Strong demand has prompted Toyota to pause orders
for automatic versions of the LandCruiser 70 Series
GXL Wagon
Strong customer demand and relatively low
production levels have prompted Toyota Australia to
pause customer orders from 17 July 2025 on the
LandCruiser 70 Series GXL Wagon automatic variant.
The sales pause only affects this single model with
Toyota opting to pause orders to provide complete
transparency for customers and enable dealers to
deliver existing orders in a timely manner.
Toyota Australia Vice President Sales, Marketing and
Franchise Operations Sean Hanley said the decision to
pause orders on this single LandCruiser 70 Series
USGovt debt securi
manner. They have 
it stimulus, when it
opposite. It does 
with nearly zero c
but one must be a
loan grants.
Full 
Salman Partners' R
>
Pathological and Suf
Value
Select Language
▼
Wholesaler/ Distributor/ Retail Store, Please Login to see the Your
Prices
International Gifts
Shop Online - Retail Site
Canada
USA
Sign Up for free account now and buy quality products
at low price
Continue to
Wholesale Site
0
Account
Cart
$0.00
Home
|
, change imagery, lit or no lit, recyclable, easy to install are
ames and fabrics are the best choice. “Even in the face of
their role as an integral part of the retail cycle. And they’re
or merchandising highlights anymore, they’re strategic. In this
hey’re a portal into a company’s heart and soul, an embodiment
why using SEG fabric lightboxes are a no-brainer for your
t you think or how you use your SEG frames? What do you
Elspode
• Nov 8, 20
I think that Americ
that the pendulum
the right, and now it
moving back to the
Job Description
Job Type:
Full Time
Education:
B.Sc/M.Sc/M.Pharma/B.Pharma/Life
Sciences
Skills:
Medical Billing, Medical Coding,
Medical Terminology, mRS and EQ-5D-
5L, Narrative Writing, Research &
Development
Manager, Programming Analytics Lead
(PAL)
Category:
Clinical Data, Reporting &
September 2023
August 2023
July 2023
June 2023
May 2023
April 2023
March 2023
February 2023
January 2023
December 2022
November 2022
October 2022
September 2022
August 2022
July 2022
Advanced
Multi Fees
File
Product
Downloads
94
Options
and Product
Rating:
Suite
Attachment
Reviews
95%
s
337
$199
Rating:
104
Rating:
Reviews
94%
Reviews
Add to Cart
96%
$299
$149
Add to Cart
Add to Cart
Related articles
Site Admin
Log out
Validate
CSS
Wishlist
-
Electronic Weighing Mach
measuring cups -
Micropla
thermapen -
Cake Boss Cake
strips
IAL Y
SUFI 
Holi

..........

→ **What is needed**
All that should be returned is the run of lines from the one with "Medical Terminology, mRS" to the last line of the material above, copied exactly.

→ **Output for this exercise**
Medical Terminology, mRS and EQ-5D-
5L, Narrative Writing, Research &
Development
Manager, Programming Analytics Lead
(PAL)
Category:
Clinical Data, Reporting &
September 2023
August 2023
July 2023
June 2023
May 2023
April 2023
March 2023
February 2023
January 2023
December 2022
November 2022
October 2022
September 2022
August 2022
July 2022
Advanced
Multi Fees
File
Product
Downloads
94
Options
and Product
Rating:
Suite
Attachment
Reviews
95%
s
337
$199
Rating:
104
Rating:
Reviews
94%
Reviews
Add to Cart
96%
$299
$149
Add to Cart
Add to Cart
Related articles
Site Admin
Log out
Validate
CSS
Wishlist
-
Electronic Weighing Mach
measuring cups -
Micropla
thermapen -
Cake Boss Cake
strips
IAL Y
SUFI 
Holi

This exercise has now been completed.